We found that surface modification using gas plasmas was a useful and practical way to increase the hydrophilicity of polyurethanes [84]. Cell culture experiments with an immortalized RPE cell line (ARPE-19) and wild-type human RPE examined the extent of cellular adhesion and proliferation on various substrates as well as potential detrimental effects such as apoptosis or toxicity. We found that both the untreated polyurethane films studied did not support RPE adhesion and proliferation, whereas on the gas plasma-treated surfaces cell cultures reached confluence within 3 days (Fig. 3).

Fig. 3A,B
figure 3

Photomicrographs of RPE cells stained with phalloidin. The untreated polyurethane prevents cells from attaching and spreading (A), whereas the gas plasma treated substrate enables formation of a confluent monolayer (B)

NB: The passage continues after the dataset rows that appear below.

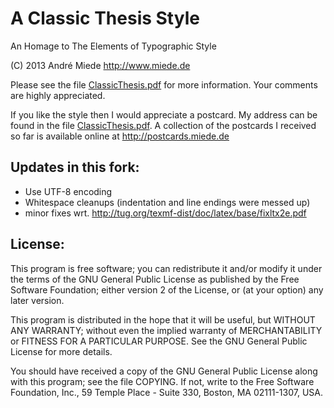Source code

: A Classic Thesis Style
======================
An Homage to The Elements of Typographic Style

(C) 2013 André Miede http://www.miede.de

Please see the file [ClassicThesis.pdf](ClassicThesis.pdf) for more information.
Your comments are highly appreciated.

If you like the style then I would appreciate a postcard. My address
can be found in the file [ClassicThesis.pdf](ClassicThesis.pdf). A collection of the
postcards I received so far is available online at
http://postcards.miede.de

Updates in this fork:
---------------------
- Use UTF-8 encoding
- Whitespace cleanups (indentation and line endings were messed up)
- minor fixes wrt. http://tug.org/texmf-dist/doc/latex/base/fixltx2e.pdf

License:
--------
This program is free software; you can redistribute it and/or modify
it under the terms of the GNU General Public License as published by
the Free Software Foundation; either version 2 of the License, or
(at your option) any later version.

This program is distributed in the hope that it will be useful,
but WITHOUT ANY WARRANTY; without even the implied warranty of
MERCHANTABILITY or FITNESS FOR A PARTICULAR PURPOSE. See the
GNU General Public License for more details.

You should have received a copy of the GNU General Public License
along with this program; see the file COPYING. If not, write to
the Free Software Foundation, Inc., 59 Temple Place - Suite 330,
Boston, MA 02111-1307, USA.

To conclude, until we understand more of the cell–ECM interactions involved in both health and disease, cellular transplantation will always represent a massive challenge both in the laboratory and theatre alike. Furthermore, obtaining animal models more akin to AMD in which one could evaluate how well transplants would fare with a defective Bruch’s membrane would be of immense use in the field of transplant biology. Finally, although tissue engineering could offer hope and involve the use of polymeric templates to replace diseased or lost RPE, there is still much to be done to define the most suitable and reliable transplantation method for use in humans.